Exercise passage -
------------------------------------------------------------------------
I stumped him with – what is the purpose of hiding the “truth” that the earth is flat? What could be gained by our earth not being round?
I don’t want to tell you his answer.
What does this have to do with writing? EVERYTHING! These conspiracy theories may begin by word of mouth, but someone writes them down and shares them – especially today when everyone and his brother has a website.
This can affect your character – do they believe in any of these? Is your MC an otherwise educated person who is concerned about the identification chips in his dog? Or do they question – maybe not believe – but question the validity of fluoride in our water as a means to mind control?
Or – write a story about one of the theories. There’s a full list on Wiki.
Or – make up your own!
Enjoy – because, you know, because the powers that be want you to laugh at the list.
Have you ever been inspired by a story? I imagine many people have: hence, fan fiction. I’m inspired by characters and what could have happened.
Think of The Great Gatsby. Fitzgerald, so it’s said, hated the hypocrisy. Parties, and alcohol, and politicians who took part or did nothing. Daisy – hated her. Would have loved to see her get her due. I don’t know how I felt about Gatsby himself. I wanted something more for him, realization or redemption.
------------------------------------------------------------------------
Problems and tasks -
1. In the passage on conspiracy theories and writing, where does the writer say a full list of the theories can be found?
2. Edit the passage on conspiracy theories and writing between "What does this" and "list on Wiki.", inclusive, replacing "fluoride" with "chlorine".

[Source data]
------------------------------------------------------------------------
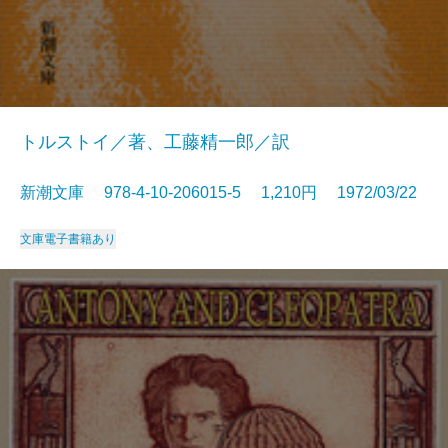
トルストイ／著、工藤精一郎／訳
新潮文庫 978-4-10-206015-5 1,210円 1972/03/22
文庫
電子書籍あり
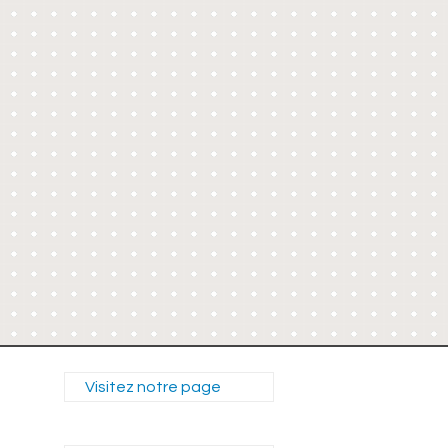
Visitez notre page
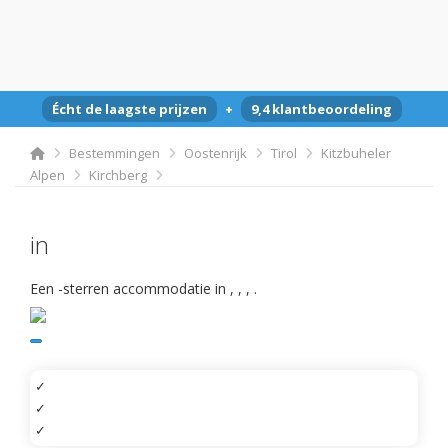
Écht de laagste prijzen
+
9,4 klantbeoordeling
Bestemmingen
Oostenrijk
Tirol
Kitzbuheler
Alpen
Kirchberg
in
Een -sterren accommodatie in
,
,
,
.
✓
✓
✓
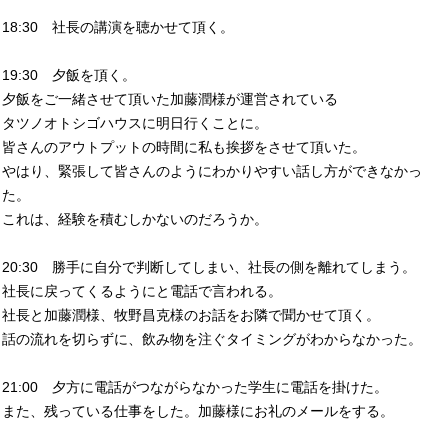
18:30 社長の講演を聴かせて頂く。
19:30 夕飯を頂く。
夕飯をご一緒させて頂いた加藤潤様が運営されている
タツノオトシゴハウスに明日行くことに。
皆さんのアウトプットの時間に私も挨拶をさせて頂いた。
やはり、緊張して皆さんのようにわかりやすい話し方ができなかっ
た。
これは、経験を積むしかないのだろうか。
20:30 勝手に自分で判断してしまい、社長の側を離れてしまう。
社長に戻ってくるようにと電話で言われる。
社長と加藤潤様、牧野昌克様のお話をお隣で聞かせて頂く。
話の流れを切らずに、飲み物を注ぐタイミングがわからなかった。
21:00 夕方に電話がつながらなかった学生に電話を掛けた。
また、残っている仕事をした。加藤様にお礼のメールをする。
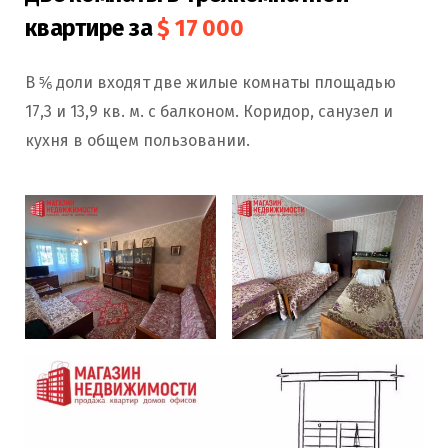
квартире за
$ 17 000
В ⅚ доли входят две жилые комнаты площадью
17,3 и 13,9 кв. м. с балконом. Коридор, санузел и
кухня в общем пользовании.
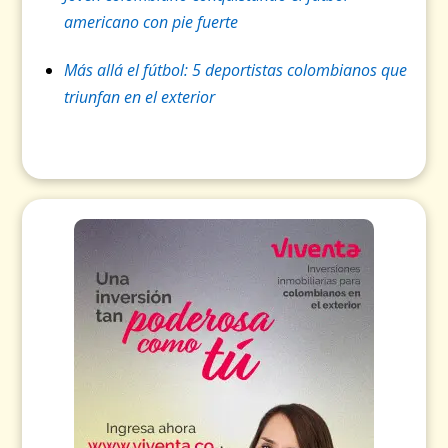
americano con pie fuerte
Más allá el fútbol: 5 deportistas colombianos que
triunfan en el exterior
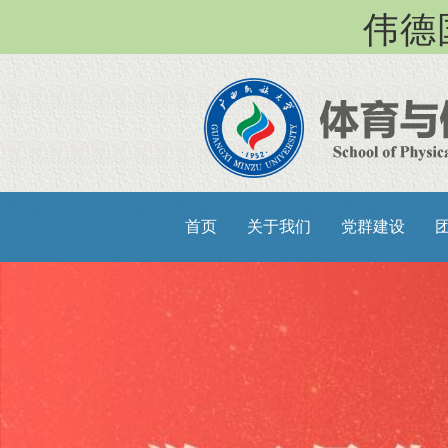
伟德国
首页
关于我们
党群建设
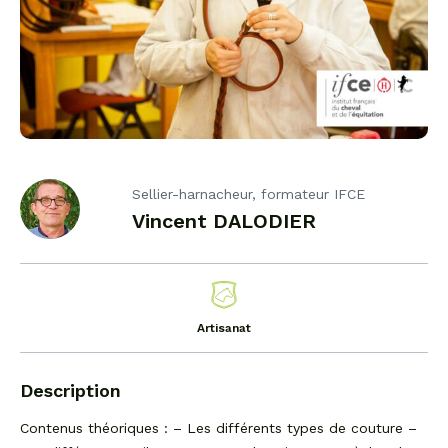
Sellier-harnacheur, formateur IFCE
Vincent DALODIER
Artisanat
Description
Contenus théoriques : – Les différents types de couture –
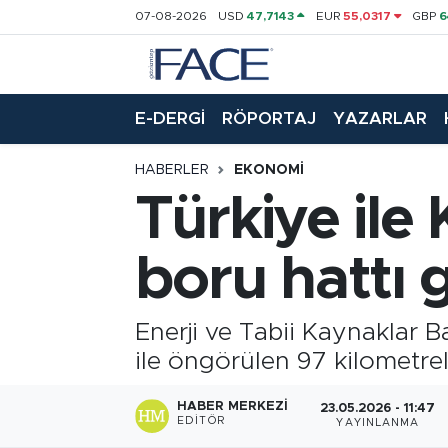
07-08-2026
USD
47,7143
EUR
55,0317
GBP
6
HABER
Nöbetçi Eczaneler
E-DERGİ
RÖPORTAJ
YAZARLAR
Hava Durumu
HABERLER
EKONOMI
Trafik Durumu
Türkiye ile
Süper Lig Puan Durumu ve Fikstür
boru hattı g
Tüm Manşetler
Enerji ve Tabii Kaynaklar 
Son Dakika Haberleri
ile öngörülen 97 kilometre
Haber Arşivi
HABER MERKEZI
23.05.2026 - 11:47
EDITÖR
YAYINLANMA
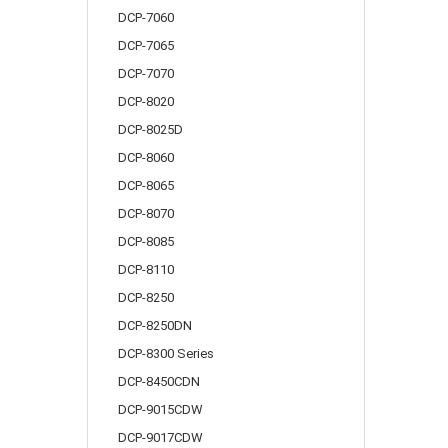
DCP-7060
DCP-7065
DCP-7070
DCP-8020
DCP-8025D
DCP-8060
DCP-8065
DCP-8070
DCP-8085
DCP-8110
DCP-8250
DCP-8250DN
DCP-8300 Series
DCP-8450CDN
DCP-9015CDW
DCP-9017CDW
------------------------------------------------------------------------
Results by task -
1. On Wiki.

2.
What does this have to do with writing? EVERYTHING! These conspiracy theories may begin by word of mouth, but someone writes them down and shares them – especially today when everyone and his brother has a website.
This can affect your character – do they believe in any of these? Is your MC an otherwise educated person who is concerned about the identification chips in his dog? Or do they question – maybe not believe – but question the validity of chlorine in our water as a means to mind control?
Or – write a story about one of the theories. There’s a full list on Wiki.